> Assignment
Rewrite the listing lines between the one holding "サウサンプトン, イングランド発 12泊" and the one holding "AJOUTER AU PANIER", inclusive, replacing each "日数" with "泊数" and leaving everything else as it is.

> Data extract
= = = = =

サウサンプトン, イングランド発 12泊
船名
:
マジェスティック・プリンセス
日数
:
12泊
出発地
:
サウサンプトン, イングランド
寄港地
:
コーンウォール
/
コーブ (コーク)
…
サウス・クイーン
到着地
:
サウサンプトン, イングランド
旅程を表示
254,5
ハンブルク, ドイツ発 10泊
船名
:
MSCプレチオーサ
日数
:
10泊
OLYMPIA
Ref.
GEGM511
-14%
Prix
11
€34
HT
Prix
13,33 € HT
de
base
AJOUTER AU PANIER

= = = = =

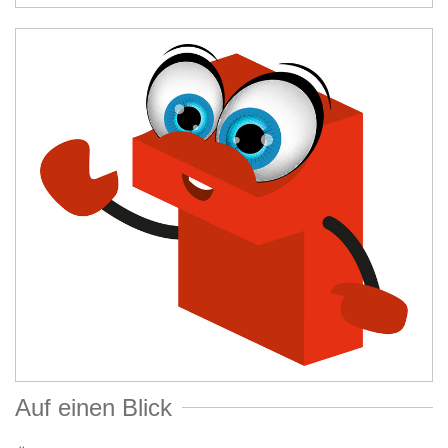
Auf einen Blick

= = = = =

> Reply to the task
サウサンプトン, イングランド発 12泊
船名
:
マジェスティック・プリンセス
泊数
:
12泊
出発地
:
サウサンプトン, イングランド
寄港地
:
コーンウォール
/
コーブ (コーク)
…
サウス・クイーン
到着地
:
サウサンプトン, イングランド
旅程を表示
254,5
ハンブルク, ドイツ発 10泊
船名
:
MSCプレチオーサ
泊数
:
10泊
OLYMPIA
Ref.
GEGM511
-14%
Prix
11
€34
HT
Prix
13,33 € HT
de
base
AJOUTER AU PANIER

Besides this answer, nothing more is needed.